• _GIVEN INFORMATION_
##########

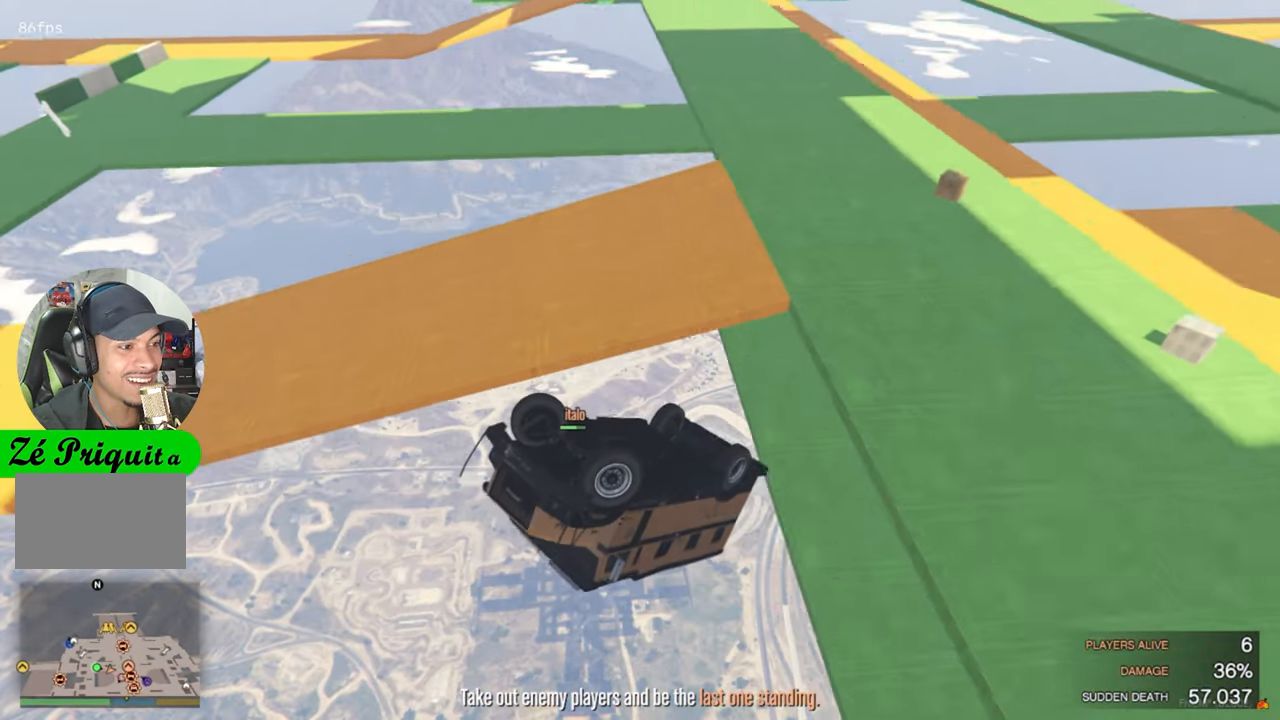
{"keys": ["w"], "mouse": [], "events": [[250, "a", "up"]]}
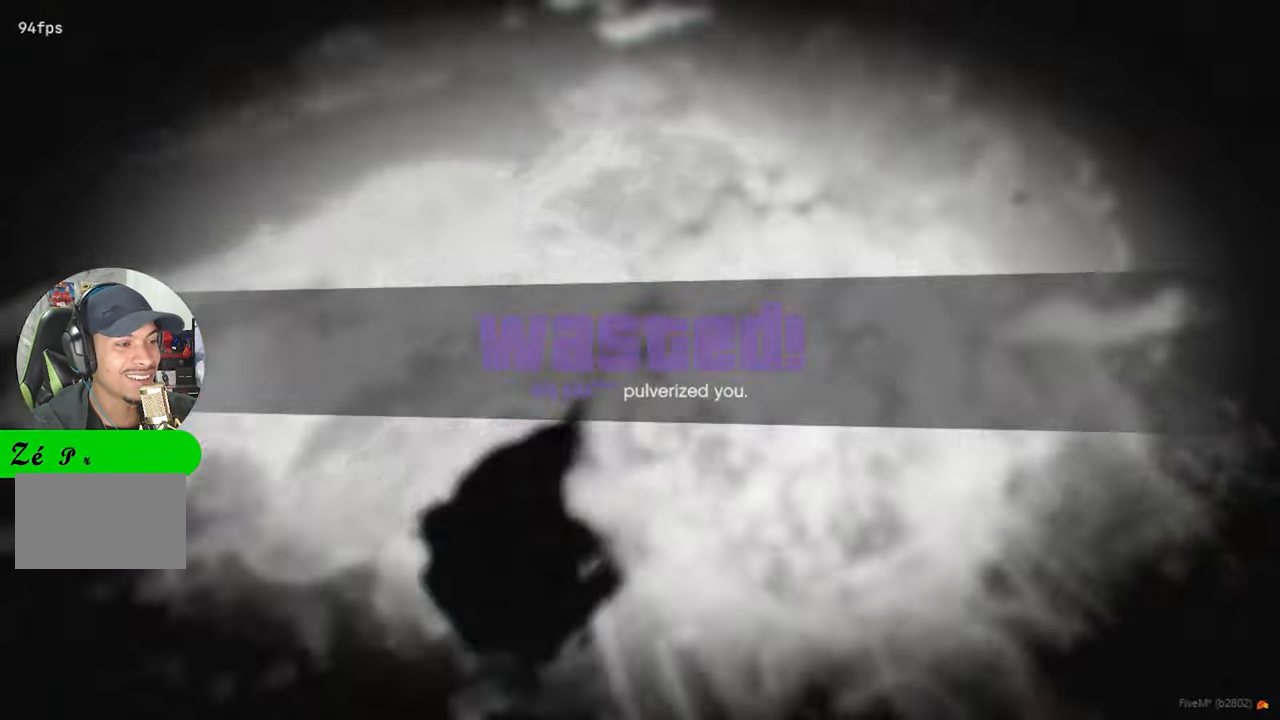
{"keys": [], "mouse": [], "mouse_move": "still", "events": [[116, "w", "up"]]}
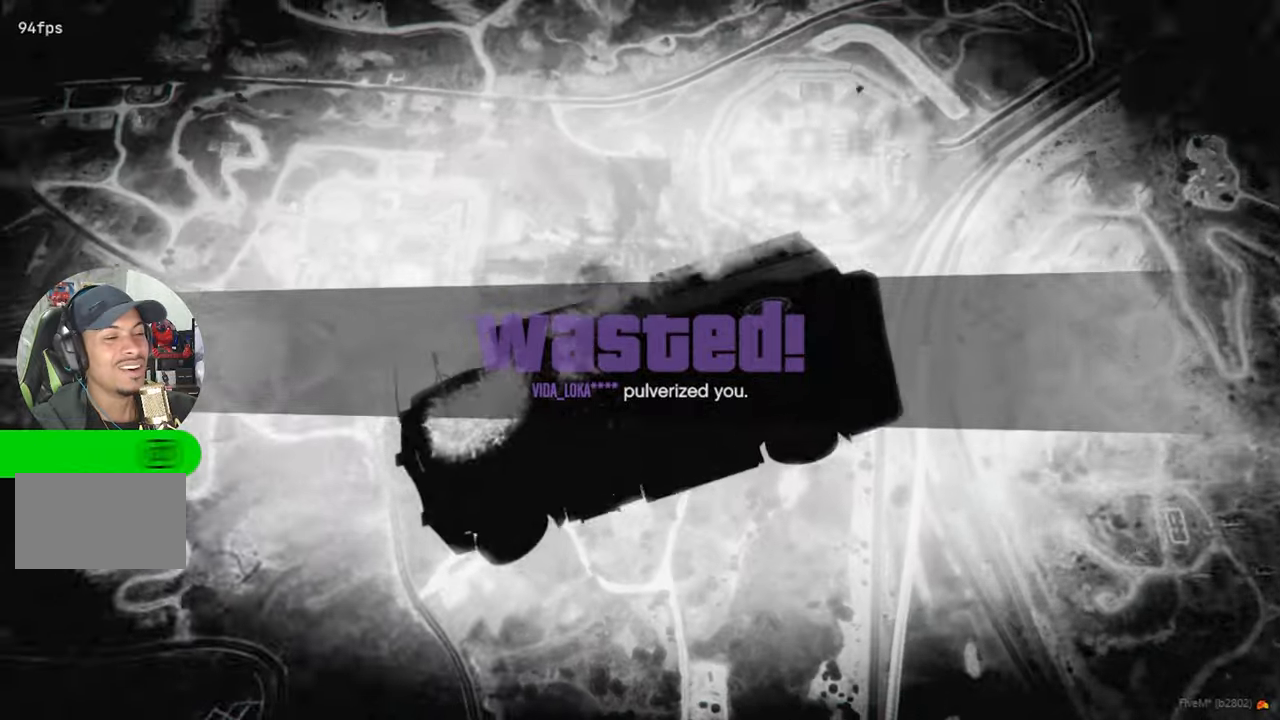
{"keys": [], "mouse": [], "mouse_move": "still", "events": []}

##########

• _TASK BRIEF_
Every line above must appear in the answer unchanged, and no picture may appear in it.

• _SOLUTION FOR THIS PROBLEM_
{"keys": ["w"], "mouse": [], "events": [[250, "a", "up"]]}
{"keys": [], "mouse": [], "mouse_move": "still", "events": [[116, "w", "up"]]}
{"keys": [], "mouse": [], "mouse_move": "still", "events": []}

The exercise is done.